Она смогла заставить тебя поверить в себя: вставать по утрам с улыбкой, не забывать бриться каждый день, забыть заманчивый смог кабаков, снова начать работать. Вместе с ней у тебя появилась цель. А без цели нельзя прожить в этой жизни, тем более, такому как ты, — художнику.

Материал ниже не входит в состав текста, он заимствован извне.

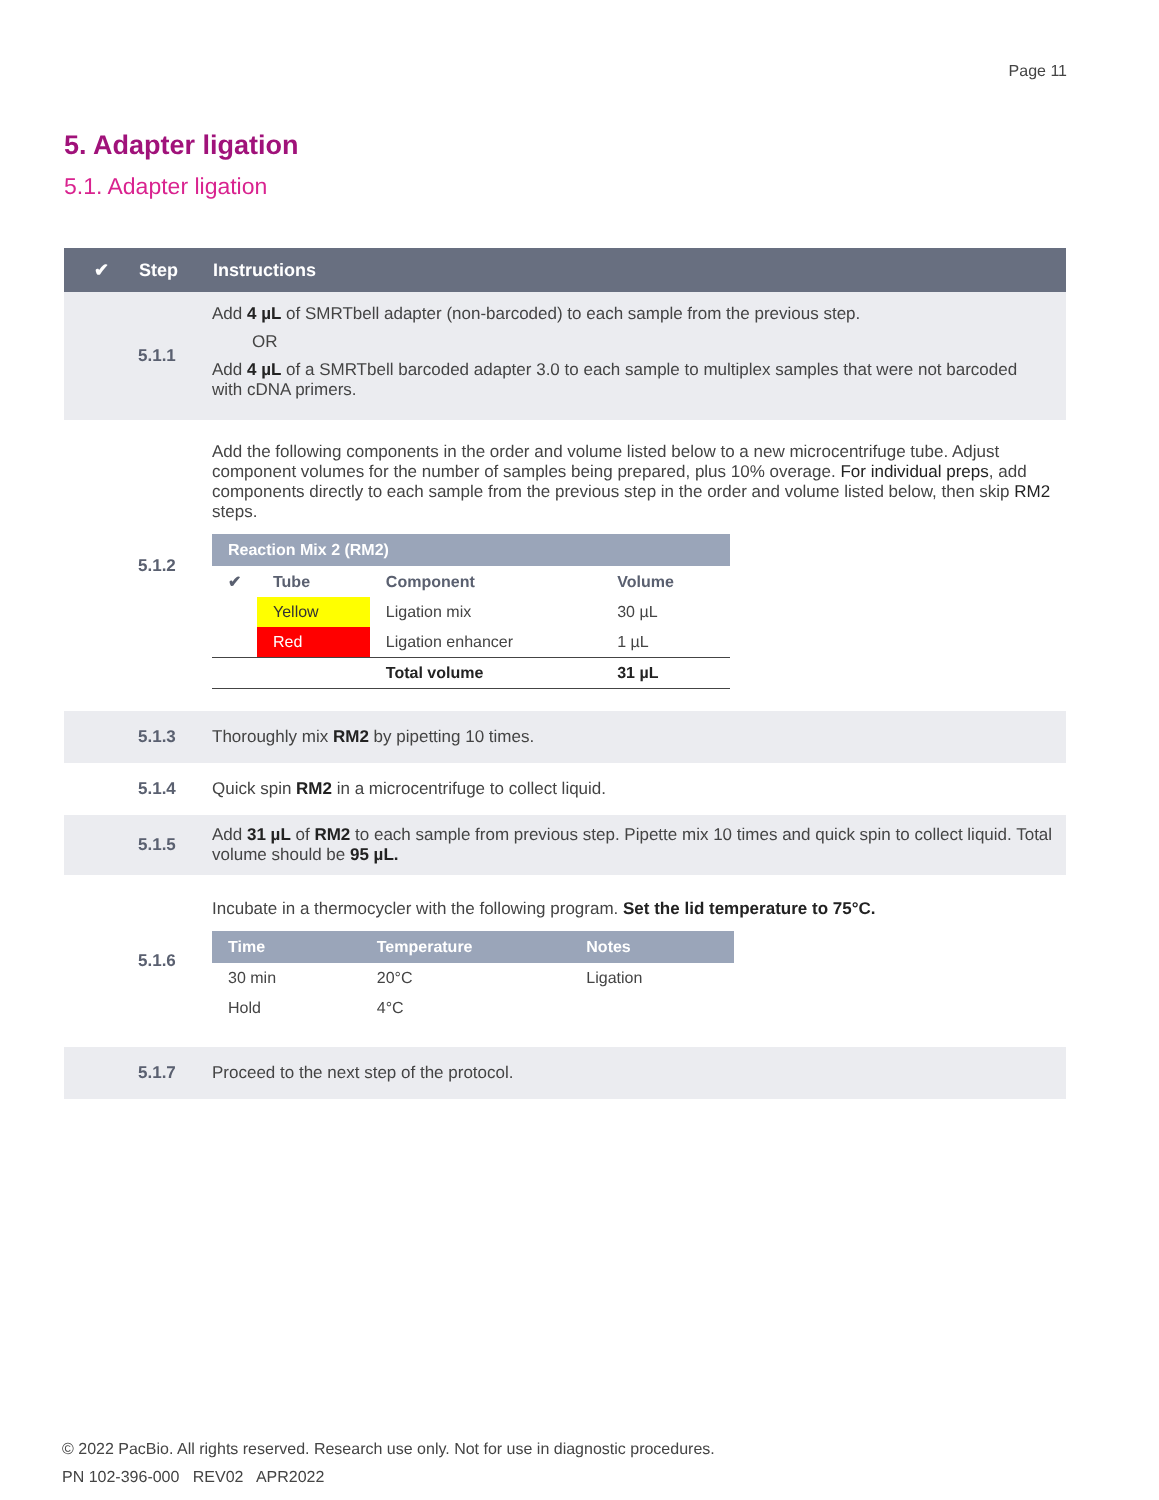Page 11
5. Adapter ligation
5.1. Adapter ligation
| ✔ | Step | Instructions |
| --- | --- | --- |
| | 5.1.1 | Add 4 µL of SMRTbell adapter (non-barcoded) to each sample from the previous step. OR Add 4 µL of a SMRTbell barcoded adapter 3.0 to each sample to multiplex samples that were not barcoded with cDNA primers. |
| | 5.1.2 | Add the following components in the order and volume listed below to a new microcentrifuge tube. Adjust component volumes for the number of samples being prepared, plus 10% overage. For individual preps , add components directly to each sample from the previous step in the order and volume listed below, then skip RM2 steps. / Reaction Mix 2 (RM2) / / / / / --- / --- / --- / --- / / ✔ / Tube / Component / Volume / / / Yellow / Ligation mix / 30 µL / / / Red / Ligation enhancer / 1 µL / / / / Total volume / 31 µL / |
| | 5.1.3 | Thoroughly mix RM2 by pipetting 10 times. |
| | 5.1.4 | Quick spin RM2 in a microcentrifuge to collect liquid. |
| | 5.1.5 | Add 31 µL of RM2 to each sample from previous step. Pipette mix 10 times and quick spin to collect liquid. Total volume should be 95 µL. |
| | 5.1.6 | Incubate in a thermocycler with the following program. Set the lid temperature to 75°C. / Time / Temperature / Notes / / --- / --- / --- / / 30 min / 20°C / Ligation / / Hold / 4°C / / |
| | 5.1.7 | Proceed to the next step of the protocol. |
© 2022 PacBio. All rights reserved. Research use only. Not for use in diagnostic procedures.
PN 102-396-000 REV02 APR2022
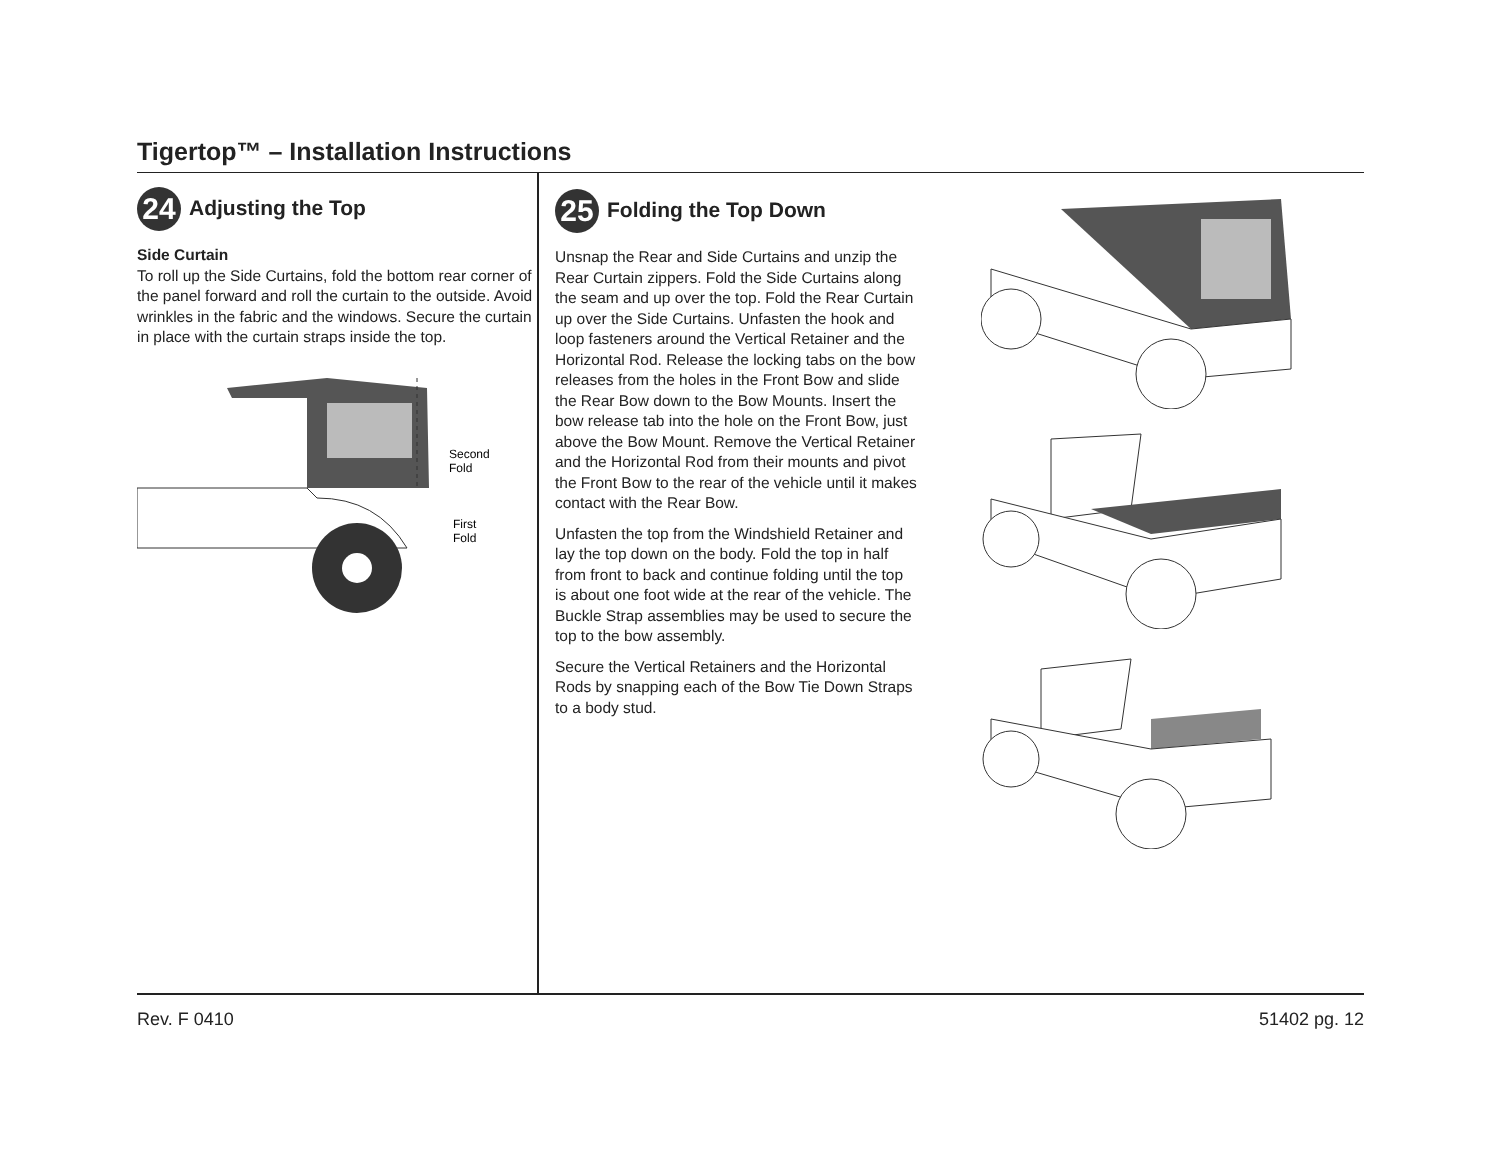Tigertop™ – Installation Instructions
24 Adjusting the Top
Side Curtain
To roll up the Side Curtains, fold the bottom rear corner of the panel forward and roll the curtain to the outside. Avoid wrinkles in the fabric and the windows. Secure the curtain in place with the curtain straps inside the top.
Second
Fold
First
Fold
25 Folding the Top Down
Unsnap the Rear and Side Curtains and unzip the Rear Curtain zippers. Fold the Side Curtains along the seam and up over the top. Fold the Rear Curtain up over the Side Curtains. Unfasten the hook and loop fasteners around the Vertical Retainer and the Horizontal Rod. Release the locking tabs on the bow releases from the holes in the Front Bow and slide the Rear Bow down to the Bow Mounts. Insert the bow release tab into the hole on the Front Bow, just above the Bow Mount. Remove the Vertical Retainer and the Horizontal Rod from their mounts and pivot the Front Bow to the rear of the vehicle until it makes contact with the Rear Bow.
Unfasten the top from the Windshield Retainer and lay the top down on the body. Fold the top in half from front to back and continue folding until the top is about one foot wide at the rear of the vehicle. The Buckle Strap assemblies may be used to secure the top to the bow assembly.
Secure the Vertical Retainers and the Horizontal Rods by snapping each of the Bow Tie Down Straps to a body stud.
Rev. F 0410 51402 pg. 12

Когда она появлялась ты оживал, когда уходила ты чувствовал таску, — ее стальной кулак всякий раз сжимался на мышце твоего сердце. Наверно это и называется любовь, но не просто любовь, любовь — дружба, живущая в рутине обыденных дней, нет, самая настоящая страсть, граничащая с исступлением. Когда ты ходишь по квартире ночами заложа за спину руки, все меряя и меряя шагами площадь собственной спальни и не можешь заснуть. Когда вслушиваешься в тишину дня, ожидая, когда ее потревожит звонок твоего телефона. Когда ревнуешь к человеку, который имеет, куда большее право самому ревновать.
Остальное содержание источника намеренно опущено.